* **Prompt**:
From the data below, copy exactly the lines that lie between the one holding "2: (810, 495, 0.90)" and the one holding "55: (456, 271, 5.38)", including both, and nothing more.

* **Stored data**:
.....

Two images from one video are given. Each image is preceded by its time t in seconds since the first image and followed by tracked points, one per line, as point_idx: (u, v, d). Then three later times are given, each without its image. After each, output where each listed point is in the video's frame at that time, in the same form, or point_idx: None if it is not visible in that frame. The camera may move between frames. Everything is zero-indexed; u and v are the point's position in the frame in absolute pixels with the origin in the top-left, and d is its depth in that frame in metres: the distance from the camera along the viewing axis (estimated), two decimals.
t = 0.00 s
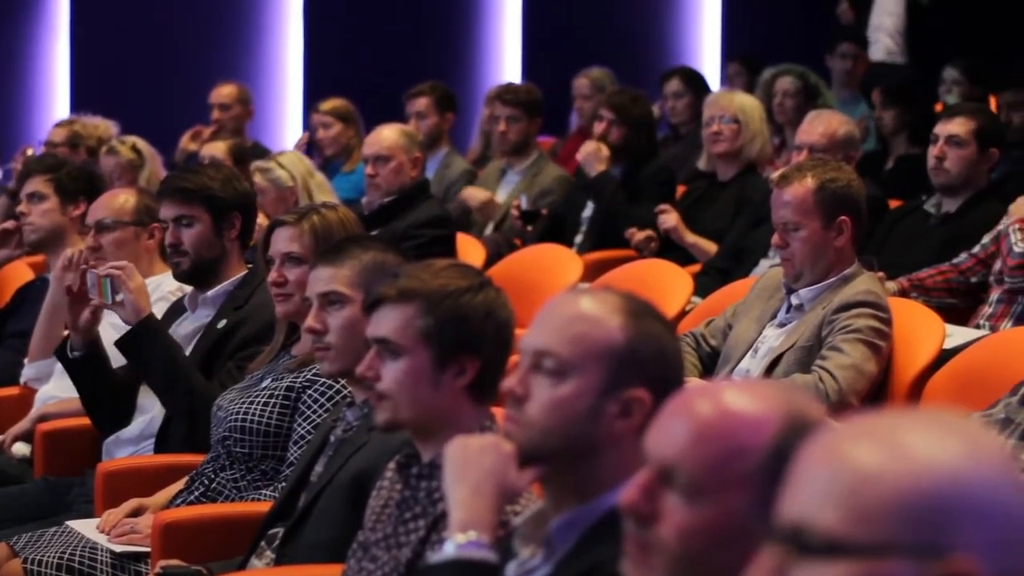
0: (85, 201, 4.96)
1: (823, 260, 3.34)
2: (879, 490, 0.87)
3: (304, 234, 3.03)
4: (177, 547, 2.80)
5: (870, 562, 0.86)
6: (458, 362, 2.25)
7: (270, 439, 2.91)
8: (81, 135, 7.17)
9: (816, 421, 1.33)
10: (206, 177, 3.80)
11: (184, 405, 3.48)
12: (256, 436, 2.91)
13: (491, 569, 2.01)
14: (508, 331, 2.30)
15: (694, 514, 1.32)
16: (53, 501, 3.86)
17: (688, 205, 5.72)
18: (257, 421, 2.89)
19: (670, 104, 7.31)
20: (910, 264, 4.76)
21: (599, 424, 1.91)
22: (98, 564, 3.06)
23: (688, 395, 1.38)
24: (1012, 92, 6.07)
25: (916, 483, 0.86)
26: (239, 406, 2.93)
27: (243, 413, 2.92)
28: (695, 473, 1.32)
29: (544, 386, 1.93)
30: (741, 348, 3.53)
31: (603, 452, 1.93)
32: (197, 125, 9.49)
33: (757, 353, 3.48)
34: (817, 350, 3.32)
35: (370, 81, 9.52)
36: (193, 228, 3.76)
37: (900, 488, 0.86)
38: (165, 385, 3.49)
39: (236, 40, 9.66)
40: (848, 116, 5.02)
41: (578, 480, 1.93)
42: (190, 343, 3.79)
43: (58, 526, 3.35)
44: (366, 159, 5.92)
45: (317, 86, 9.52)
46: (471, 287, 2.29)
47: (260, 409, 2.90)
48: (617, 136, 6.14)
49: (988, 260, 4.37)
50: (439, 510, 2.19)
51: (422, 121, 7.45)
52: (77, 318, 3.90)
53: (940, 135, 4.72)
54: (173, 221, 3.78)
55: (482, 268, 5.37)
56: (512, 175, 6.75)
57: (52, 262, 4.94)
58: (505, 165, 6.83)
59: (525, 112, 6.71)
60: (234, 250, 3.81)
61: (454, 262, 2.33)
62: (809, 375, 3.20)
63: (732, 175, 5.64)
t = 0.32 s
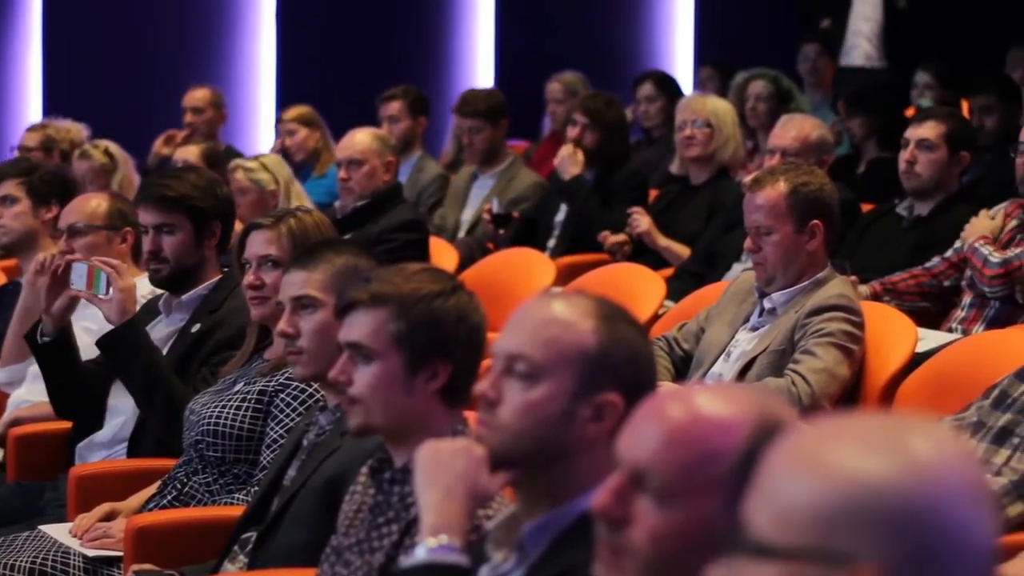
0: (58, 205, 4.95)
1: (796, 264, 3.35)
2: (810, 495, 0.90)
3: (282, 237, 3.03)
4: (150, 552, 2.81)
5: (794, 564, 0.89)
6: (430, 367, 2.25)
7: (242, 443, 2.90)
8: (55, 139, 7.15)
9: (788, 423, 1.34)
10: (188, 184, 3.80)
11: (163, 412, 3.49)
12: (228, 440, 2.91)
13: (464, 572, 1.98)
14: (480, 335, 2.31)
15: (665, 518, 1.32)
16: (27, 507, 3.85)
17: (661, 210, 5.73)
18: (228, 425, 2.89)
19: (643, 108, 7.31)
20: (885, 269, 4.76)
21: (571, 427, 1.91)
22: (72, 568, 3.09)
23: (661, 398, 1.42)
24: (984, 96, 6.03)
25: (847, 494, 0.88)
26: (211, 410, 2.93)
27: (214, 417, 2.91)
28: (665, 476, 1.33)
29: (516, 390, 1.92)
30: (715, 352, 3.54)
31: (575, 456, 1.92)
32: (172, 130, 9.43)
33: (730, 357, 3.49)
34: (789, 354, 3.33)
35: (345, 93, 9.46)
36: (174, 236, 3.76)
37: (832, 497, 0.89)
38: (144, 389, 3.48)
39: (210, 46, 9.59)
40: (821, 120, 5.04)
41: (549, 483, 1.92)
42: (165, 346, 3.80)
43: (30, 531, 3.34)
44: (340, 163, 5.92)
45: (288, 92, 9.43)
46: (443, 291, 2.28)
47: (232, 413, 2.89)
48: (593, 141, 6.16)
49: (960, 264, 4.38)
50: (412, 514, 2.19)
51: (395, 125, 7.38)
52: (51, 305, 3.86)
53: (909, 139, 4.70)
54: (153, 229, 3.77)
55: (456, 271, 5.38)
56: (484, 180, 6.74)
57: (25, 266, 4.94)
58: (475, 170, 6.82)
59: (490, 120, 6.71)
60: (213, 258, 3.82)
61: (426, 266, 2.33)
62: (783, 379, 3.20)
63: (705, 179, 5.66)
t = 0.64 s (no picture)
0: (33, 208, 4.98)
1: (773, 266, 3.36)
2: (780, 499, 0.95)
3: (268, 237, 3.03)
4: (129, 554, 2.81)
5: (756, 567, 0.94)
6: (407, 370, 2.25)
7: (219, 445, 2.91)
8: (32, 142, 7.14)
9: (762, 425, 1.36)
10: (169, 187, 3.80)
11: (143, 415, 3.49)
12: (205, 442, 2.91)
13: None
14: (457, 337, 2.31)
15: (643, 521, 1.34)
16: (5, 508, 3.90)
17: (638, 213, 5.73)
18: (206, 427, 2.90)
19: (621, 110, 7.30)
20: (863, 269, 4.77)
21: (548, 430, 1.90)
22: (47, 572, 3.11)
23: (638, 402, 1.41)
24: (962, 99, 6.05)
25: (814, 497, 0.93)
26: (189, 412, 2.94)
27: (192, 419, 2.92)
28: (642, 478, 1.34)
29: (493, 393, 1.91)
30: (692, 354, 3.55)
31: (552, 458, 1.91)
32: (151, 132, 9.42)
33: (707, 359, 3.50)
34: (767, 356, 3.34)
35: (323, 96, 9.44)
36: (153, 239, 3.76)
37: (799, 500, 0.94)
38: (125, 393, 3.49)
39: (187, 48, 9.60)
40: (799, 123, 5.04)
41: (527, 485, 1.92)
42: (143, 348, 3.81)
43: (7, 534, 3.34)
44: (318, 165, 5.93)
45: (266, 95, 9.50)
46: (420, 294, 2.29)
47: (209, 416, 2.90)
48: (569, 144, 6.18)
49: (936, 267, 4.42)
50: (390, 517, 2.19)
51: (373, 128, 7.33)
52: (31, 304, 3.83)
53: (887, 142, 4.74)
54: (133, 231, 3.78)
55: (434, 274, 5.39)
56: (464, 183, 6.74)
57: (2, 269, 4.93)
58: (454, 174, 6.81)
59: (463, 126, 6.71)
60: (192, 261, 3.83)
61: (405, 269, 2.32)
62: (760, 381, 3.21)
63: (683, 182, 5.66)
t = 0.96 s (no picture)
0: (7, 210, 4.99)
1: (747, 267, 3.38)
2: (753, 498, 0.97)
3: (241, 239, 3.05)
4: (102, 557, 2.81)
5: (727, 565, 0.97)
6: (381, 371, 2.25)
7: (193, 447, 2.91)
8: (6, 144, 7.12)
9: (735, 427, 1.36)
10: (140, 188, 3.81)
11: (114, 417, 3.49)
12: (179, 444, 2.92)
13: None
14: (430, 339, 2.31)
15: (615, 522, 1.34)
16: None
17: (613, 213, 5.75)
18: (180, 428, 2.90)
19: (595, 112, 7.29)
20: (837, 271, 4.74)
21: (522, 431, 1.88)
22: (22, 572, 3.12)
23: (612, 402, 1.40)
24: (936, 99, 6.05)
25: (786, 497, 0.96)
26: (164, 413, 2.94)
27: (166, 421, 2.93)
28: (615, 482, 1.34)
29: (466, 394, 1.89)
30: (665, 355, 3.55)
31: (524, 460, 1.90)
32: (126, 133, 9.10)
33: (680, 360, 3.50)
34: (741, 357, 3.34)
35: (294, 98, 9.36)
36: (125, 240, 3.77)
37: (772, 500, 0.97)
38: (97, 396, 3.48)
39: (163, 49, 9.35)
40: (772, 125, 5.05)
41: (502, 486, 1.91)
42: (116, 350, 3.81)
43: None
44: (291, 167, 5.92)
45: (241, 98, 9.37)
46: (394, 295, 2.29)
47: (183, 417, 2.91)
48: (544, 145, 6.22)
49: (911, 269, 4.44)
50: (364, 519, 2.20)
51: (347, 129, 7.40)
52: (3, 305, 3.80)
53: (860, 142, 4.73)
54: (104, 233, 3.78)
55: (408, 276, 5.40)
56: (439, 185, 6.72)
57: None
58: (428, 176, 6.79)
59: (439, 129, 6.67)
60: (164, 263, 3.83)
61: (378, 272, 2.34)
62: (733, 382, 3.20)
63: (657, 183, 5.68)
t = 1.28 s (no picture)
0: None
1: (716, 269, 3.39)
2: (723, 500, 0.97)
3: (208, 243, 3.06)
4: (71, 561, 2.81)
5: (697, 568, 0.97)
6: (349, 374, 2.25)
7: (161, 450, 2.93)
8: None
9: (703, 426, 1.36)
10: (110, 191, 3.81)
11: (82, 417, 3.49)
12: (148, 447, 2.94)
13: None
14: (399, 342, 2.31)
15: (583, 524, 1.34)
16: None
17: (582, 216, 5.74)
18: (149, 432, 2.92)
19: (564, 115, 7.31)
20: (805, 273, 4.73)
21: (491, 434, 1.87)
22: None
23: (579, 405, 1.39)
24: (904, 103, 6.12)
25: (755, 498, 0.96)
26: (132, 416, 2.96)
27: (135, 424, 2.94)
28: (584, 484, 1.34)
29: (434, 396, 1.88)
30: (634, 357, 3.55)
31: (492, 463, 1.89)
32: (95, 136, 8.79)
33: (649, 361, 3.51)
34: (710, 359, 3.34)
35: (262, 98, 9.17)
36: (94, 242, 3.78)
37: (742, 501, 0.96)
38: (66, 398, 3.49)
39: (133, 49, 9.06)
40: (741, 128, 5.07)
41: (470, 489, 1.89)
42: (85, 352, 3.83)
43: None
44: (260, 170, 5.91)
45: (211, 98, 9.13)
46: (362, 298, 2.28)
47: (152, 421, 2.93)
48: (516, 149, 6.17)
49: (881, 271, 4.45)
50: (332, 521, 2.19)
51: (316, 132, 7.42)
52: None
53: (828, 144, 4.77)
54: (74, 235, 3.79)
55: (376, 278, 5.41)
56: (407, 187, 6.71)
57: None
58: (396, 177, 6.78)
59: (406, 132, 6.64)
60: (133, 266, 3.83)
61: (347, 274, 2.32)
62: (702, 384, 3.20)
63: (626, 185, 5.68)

.....

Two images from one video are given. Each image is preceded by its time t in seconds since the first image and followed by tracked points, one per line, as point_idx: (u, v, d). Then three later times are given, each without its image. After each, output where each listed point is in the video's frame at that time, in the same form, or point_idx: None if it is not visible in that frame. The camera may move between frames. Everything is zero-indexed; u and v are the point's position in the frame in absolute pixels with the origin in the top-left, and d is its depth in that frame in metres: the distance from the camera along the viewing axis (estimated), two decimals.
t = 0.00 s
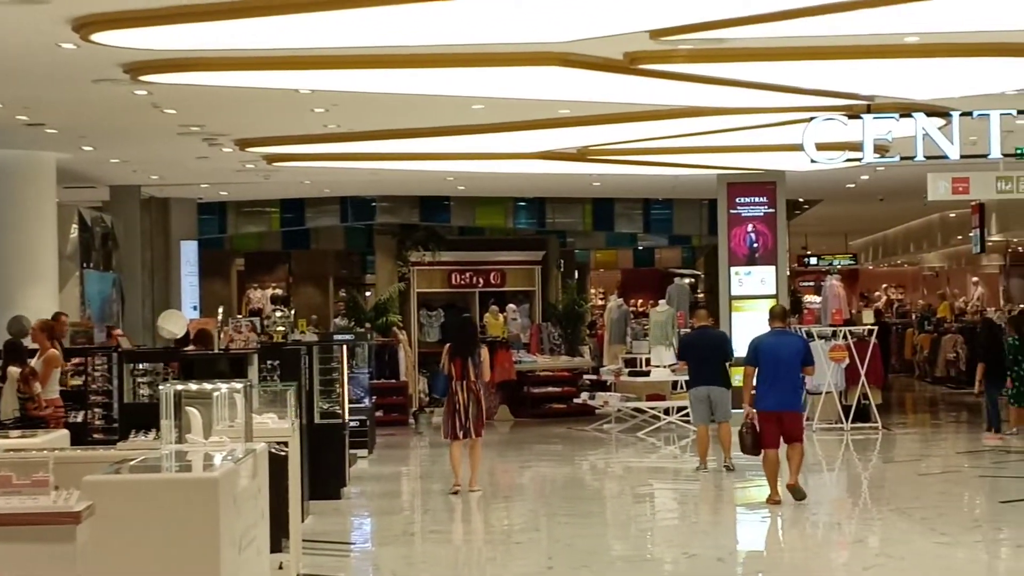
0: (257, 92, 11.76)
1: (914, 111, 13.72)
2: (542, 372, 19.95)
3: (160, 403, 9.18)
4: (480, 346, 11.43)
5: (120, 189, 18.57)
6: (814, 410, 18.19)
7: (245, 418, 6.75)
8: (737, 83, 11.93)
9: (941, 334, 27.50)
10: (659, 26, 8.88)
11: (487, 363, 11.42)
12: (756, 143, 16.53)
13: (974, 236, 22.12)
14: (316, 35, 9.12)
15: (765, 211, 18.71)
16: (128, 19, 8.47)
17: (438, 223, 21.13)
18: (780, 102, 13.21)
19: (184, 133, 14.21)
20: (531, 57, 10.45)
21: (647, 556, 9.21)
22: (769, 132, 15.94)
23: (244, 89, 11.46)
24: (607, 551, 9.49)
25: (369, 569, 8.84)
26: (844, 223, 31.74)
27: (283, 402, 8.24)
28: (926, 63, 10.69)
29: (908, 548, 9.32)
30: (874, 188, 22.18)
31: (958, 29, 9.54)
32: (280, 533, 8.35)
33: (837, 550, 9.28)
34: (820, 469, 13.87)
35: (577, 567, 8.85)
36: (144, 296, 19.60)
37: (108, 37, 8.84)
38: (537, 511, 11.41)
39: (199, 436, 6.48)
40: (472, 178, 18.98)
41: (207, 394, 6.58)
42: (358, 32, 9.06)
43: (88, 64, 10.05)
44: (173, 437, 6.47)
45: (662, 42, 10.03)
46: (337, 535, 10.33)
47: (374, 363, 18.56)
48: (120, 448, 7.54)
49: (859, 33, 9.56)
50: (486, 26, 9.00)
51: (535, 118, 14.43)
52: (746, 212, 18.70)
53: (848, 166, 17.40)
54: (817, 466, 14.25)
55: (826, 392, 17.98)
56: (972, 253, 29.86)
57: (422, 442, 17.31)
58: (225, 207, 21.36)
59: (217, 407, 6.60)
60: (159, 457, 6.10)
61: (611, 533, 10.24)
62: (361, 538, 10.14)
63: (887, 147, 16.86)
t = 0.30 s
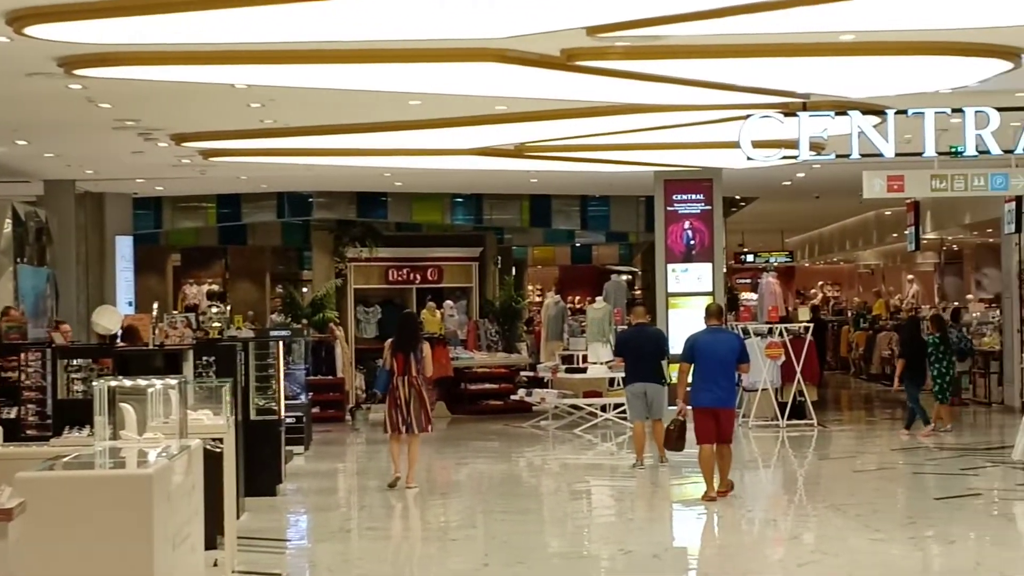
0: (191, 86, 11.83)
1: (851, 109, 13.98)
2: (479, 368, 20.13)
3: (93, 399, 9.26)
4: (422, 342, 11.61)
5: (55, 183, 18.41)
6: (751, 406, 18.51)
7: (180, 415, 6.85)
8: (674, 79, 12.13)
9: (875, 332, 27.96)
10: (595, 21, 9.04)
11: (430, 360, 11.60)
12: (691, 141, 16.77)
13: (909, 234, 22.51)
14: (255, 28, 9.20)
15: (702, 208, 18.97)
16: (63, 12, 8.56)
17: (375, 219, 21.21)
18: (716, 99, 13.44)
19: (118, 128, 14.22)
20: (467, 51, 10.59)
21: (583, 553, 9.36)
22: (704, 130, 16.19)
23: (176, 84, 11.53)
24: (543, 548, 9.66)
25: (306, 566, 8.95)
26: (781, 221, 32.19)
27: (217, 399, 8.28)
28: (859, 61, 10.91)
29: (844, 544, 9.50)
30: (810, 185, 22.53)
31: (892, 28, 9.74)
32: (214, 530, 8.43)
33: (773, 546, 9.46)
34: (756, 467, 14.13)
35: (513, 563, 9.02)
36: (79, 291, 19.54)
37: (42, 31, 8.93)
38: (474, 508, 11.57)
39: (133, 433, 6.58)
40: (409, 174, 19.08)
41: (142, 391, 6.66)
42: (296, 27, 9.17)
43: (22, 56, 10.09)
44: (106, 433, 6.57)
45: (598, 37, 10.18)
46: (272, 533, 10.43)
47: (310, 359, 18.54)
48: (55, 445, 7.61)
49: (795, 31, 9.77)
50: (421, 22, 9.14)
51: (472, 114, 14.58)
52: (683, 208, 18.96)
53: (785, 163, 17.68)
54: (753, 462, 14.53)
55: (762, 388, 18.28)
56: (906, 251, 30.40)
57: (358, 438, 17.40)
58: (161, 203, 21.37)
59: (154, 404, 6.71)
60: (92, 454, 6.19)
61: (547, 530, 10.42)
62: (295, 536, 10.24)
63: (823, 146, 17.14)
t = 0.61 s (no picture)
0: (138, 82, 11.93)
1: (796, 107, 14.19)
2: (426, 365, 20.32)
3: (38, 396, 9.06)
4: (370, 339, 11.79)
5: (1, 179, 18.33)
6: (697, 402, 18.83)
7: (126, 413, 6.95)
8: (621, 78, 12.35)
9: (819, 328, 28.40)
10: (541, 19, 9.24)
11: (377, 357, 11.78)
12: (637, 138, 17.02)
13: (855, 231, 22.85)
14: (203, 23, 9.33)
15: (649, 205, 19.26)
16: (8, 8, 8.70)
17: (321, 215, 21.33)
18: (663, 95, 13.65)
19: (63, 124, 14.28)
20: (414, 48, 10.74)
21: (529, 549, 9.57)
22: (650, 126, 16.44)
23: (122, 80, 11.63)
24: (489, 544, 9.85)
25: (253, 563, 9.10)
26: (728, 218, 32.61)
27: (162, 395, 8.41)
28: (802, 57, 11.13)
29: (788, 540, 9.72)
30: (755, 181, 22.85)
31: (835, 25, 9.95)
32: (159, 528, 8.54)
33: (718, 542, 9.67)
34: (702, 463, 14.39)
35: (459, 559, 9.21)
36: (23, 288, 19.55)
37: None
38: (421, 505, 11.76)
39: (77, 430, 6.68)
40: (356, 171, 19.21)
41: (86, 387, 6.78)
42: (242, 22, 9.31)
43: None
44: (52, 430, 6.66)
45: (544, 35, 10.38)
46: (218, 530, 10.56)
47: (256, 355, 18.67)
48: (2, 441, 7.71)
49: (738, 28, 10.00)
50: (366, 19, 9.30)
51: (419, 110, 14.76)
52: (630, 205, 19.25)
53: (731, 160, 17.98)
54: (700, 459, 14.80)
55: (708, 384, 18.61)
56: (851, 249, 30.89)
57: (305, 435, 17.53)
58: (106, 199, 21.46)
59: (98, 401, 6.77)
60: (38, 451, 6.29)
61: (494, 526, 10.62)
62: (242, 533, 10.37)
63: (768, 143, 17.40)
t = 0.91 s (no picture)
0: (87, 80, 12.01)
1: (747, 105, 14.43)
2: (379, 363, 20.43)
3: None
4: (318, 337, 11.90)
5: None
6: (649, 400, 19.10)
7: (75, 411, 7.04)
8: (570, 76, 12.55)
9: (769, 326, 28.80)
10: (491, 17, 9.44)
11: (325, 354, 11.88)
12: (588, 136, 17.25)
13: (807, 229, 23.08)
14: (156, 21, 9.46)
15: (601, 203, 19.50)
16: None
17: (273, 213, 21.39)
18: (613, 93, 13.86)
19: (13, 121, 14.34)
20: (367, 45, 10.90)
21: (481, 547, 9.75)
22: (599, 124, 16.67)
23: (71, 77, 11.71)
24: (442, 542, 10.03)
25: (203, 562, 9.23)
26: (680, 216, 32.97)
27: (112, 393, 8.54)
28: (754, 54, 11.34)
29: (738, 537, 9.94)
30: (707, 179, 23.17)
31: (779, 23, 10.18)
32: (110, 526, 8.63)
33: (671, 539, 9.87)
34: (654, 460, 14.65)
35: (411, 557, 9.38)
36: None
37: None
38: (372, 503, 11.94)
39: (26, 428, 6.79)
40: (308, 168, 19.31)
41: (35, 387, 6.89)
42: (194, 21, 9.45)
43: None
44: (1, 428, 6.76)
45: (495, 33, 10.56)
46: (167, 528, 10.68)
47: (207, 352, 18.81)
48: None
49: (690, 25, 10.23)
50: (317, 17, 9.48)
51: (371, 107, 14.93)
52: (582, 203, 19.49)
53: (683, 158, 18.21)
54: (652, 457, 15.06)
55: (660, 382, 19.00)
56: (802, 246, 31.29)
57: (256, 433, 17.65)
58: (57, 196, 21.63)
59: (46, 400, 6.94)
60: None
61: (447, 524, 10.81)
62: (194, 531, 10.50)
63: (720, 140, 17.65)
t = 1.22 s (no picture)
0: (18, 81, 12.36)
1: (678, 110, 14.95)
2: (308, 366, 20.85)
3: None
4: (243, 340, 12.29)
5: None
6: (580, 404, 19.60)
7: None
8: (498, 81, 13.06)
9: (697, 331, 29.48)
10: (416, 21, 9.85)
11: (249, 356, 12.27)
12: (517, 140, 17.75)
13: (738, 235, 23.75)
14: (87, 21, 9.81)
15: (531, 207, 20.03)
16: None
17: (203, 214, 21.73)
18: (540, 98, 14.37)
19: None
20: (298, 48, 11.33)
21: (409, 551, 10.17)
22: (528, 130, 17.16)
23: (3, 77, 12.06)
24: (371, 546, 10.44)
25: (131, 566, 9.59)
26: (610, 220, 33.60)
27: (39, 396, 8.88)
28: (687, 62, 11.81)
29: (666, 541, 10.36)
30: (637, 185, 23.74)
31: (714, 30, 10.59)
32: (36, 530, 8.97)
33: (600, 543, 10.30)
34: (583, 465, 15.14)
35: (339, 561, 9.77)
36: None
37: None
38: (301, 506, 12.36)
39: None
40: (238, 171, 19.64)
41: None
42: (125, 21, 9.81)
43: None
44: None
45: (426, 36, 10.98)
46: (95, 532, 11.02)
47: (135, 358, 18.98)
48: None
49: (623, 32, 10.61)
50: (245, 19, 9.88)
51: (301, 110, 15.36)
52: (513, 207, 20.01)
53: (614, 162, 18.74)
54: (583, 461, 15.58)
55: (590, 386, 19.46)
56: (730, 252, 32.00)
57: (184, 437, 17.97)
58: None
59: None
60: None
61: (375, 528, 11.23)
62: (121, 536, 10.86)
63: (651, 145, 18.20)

.....

* **Your response**:
2: (810, 495, 0.90)
3: (282, 237, 3.03)
4: (150, 552, 2.81)
5: (794, 564, 0.89)
6: (430, 367, 2.25)
7: (242, 443, 2.90)
8: (55, 139, 7.15)
9: (788, 423, 1.34)
10: (188, 184, 3.80)
11: (163, 412, 3.49)
12: (228, 440, 2.91)
13: (464, 572, 1.98)
14: (480, 335, 2.31)
15: (665, 518, 1.32)
16: (27, 507, 3.85)
17: (661, 210, 5.73)
18: (228, 425, 2.89)
19: (643, 108, 7.31)
20: (885, 269, 4.76)
21: (571, 427, 1.91)
22: (72, 568, 3.09)
23: (661, 398, 1.42)
24: (984, 96, 6.03)
25: (847, 494, 0.88)
26: (211, 410, 2.93)
27: (214, 417, 2.91)
28: (665, 476, 1.33)
29: (516, 390, 1.92)
30: (715, 352, 3.54)
31: (575, 456, 1.92)
32: (172, 130, 9.43)
33: (730, 357, 3.49)
34: (789, 354, 3.33)
35: (345, 93, 9.46)
36: (174, 236, 3.76)
37: (832, 497, 0.89)
38: (144, 389, 3.48)
39: (210, 46, 9.59)
40: (821, 120, 5.04)
41: (549, 483, 1.92)
42: (165, 346, 3.80)
43: (30, 531, 3.34)
44: (340, 163, 5.92)
45: (288, 92, 9.43)
46: (443, 291, 2.28)
47: (232, 413, 2.89)
48: (593, 141, 6.16)
49: (960, 264, 4.38)
50: (412, 514, 2.19)
51: (395, 125, 7.38)
52: (51, 305, 3.86)
53: (909, 139, 4.70)
54: (153, 229, 3.77)
55: (456, 271, 5.38)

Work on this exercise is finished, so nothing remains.